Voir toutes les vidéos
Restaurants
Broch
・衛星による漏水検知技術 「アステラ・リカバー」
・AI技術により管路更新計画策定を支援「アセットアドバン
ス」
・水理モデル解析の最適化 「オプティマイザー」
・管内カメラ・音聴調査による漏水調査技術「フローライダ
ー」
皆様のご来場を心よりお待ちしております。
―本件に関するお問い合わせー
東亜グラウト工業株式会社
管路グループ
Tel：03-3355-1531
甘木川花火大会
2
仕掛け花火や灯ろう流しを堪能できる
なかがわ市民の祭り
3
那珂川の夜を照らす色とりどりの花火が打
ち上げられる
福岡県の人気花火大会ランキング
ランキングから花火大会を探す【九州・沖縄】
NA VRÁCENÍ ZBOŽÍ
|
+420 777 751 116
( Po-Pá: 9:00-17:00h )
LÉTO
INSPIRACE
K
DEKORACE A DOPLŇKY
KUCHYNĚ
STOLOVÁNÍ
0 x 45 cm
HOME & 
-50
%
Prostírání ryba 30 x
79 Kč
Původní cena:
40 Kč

━━━━━━

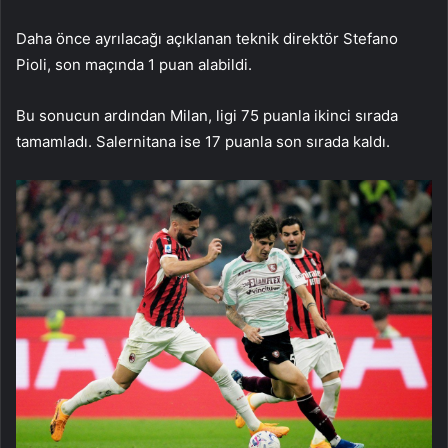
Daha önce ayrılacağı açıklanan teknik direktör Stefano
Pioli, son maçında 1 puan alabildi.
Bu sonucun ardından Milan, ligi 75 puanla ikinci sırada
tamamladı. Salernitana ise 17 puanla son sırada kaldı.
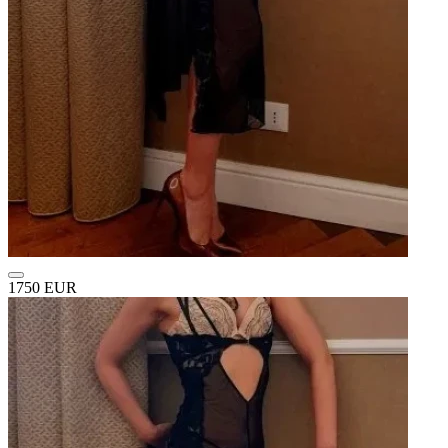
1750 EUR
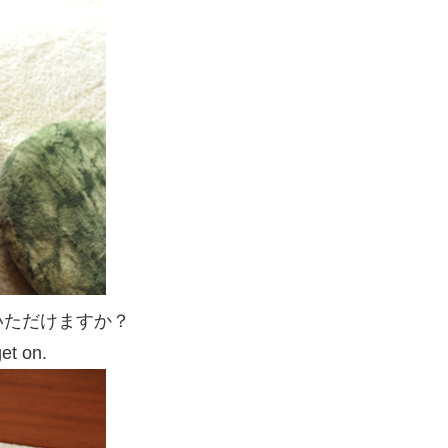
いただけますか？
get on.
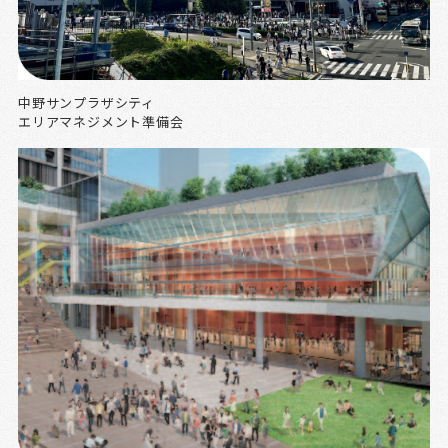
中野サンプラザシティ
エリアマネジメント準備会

━━━━━━

TASK DIRECTIONS:
Looking at the material above, work out how many lines have the word "puanla" in them. Answer with that number alone.

THE ANSWER:
2